14        A.   Yes, that's the way he signed his name.  Again, I did not work in

15     this period, but this looks like his signature.

16             MR. COLE:  Yes, Your Honours.  Could that be introduced into

17     evidence, please.

18             JUDGE ROBINSON:  Yes.

19             MR. IVETIC:  Same comment for the record.

20             THE REGISTRAR:  Exhibit P323, Your Honours.

21             MR. COLE:

22        Q.   Now, madam, just another area.  I only have a short time left to

23     ask you a couple of questions.  You talked yesterday about a manual card

24     system in operation at the police station prior to 2003 and how you

25     checked the information on those cards; is that correct?

Page 6695

 1        A.   Yes.

 2        Q.   Did you say on the back of the cards would be details of change

 3     of residence of different persons if, for example, someone moved from

 4     Visegrad to Gorazde, it would be noted down on the card?

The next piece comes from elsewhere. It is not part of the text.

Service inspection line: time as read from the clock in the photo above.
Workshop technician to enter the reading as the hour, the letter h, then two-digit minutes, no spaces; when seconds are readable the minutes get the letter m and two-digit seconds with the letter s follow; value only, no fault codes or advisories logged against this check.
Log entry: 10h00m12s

 5        A.   Yes, there would be a date for the change of residence and the

 6     location.

 7        Q.   And did you personally -- were you personally involved in making

 8     that type of notation on the back of cards?

 9        A.   I was not the only one working on the ID card desk.  It could

10     have been anything, but every person would follow the same procedure, as

11     I did.

12        Q.   Right.  So you were one of the persons who was involved writing

13     on the backs of these cards, do I have that right?

14        A.   Yes, yes.

15        Q.   And were you doing that in 1992, to these cards?

16        A.   In 1992 there were very few changes of residences, if any, in the

17     short time that I worked.

18        Q.   Were you involved in writing on these cards in 1992, 1993, 1994

19     and 1995?

20        A.   Well, whenever a party came to deregister themselves for a

21     certain address, such a notation would be made before and after 1992.

22        Q.   Were you doing this type of work during those years, making notes

23     on the back of these cards from time to time?

24        A.   Yes.

25        Q.   Now --

Page 6696

 1        A.   Yes, I did.

 2        Q.   Now, you know that before the war, so 1991, the population of

 3     Visegrad was something like 63 percent Muslim, you would agree with that?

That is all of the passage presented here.